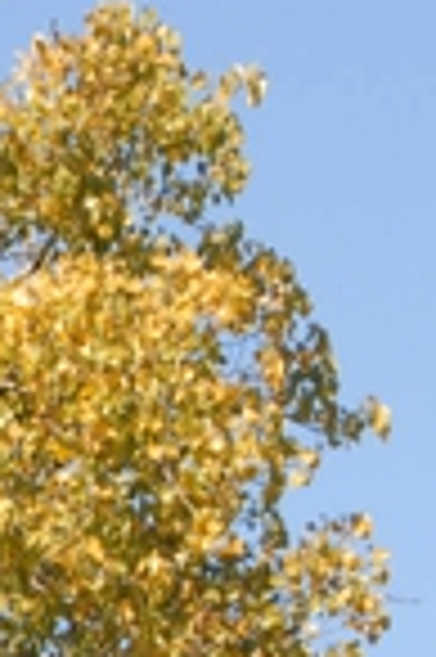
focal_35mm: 633
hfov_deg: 2.1
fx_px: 11526
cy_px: 1161
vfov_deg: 3.2
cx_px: -901
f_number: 10
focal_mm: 60
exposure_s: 1/350
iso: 400
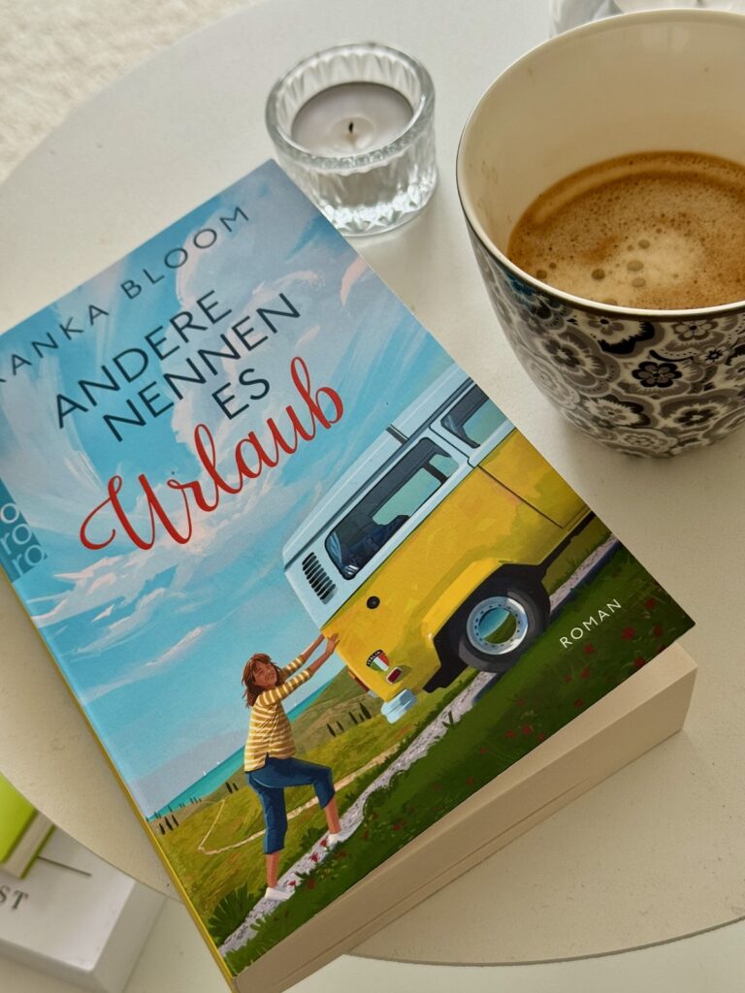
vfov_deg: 39.7
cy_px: 496
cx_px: 372
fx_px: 1377
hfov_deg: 30.3
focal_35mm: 48
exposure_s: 1/90
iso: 100
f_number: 1.78
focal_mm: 6.76
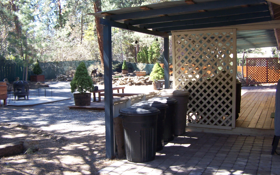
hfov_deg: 48.2
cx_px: 142
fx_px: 313
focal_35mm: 41
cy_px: 87
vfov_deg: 31.3
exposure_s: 1/100
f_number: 2.8
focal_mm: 6.3
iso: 80
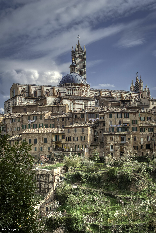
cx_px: 78
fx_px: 389
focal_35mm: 60
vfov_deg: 33.4
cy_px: 116
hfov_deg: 22.7
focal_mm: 40
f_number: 8
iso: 100
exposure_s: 1/200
****************
Task to complete: The images are to be left out; every line above should be set down exactly.

Result of the task:
focal_35mm: 633
hfov_deg: 2.1
fx_px: 11526
cy_px: 1161
vfov_deg: 3.2
cx_px: -901
f_number: 10
focal_mm: 60
exposure_s: 1/350
iso: 400
vfov_deg: 39.7
cy_px: 496
cx_px: 372
fx_px: 1377
hfov_deg: 30.3
focal_35mm: 48
exposure_s: 1/90
iso: 100
f_number: 1.78
focal_mm: 6.76
hfov_deg: 48.2
cx_px: 142
fx_px: 313
focal_35mm: 41
cy_px: 87
vfov_deg: 31.3
exposure_s: 1/100
f_number: 2.8
focal_mm: 6.3
iso: 80
cx_px: 78
fx_px: 389
focal_35mm: 60
vfov_deg: 33.4
cy_px: 116
hfov_deg: 22.7
focal_mm: 40
f_number: 8
iso: 100
exposure_s: 1/200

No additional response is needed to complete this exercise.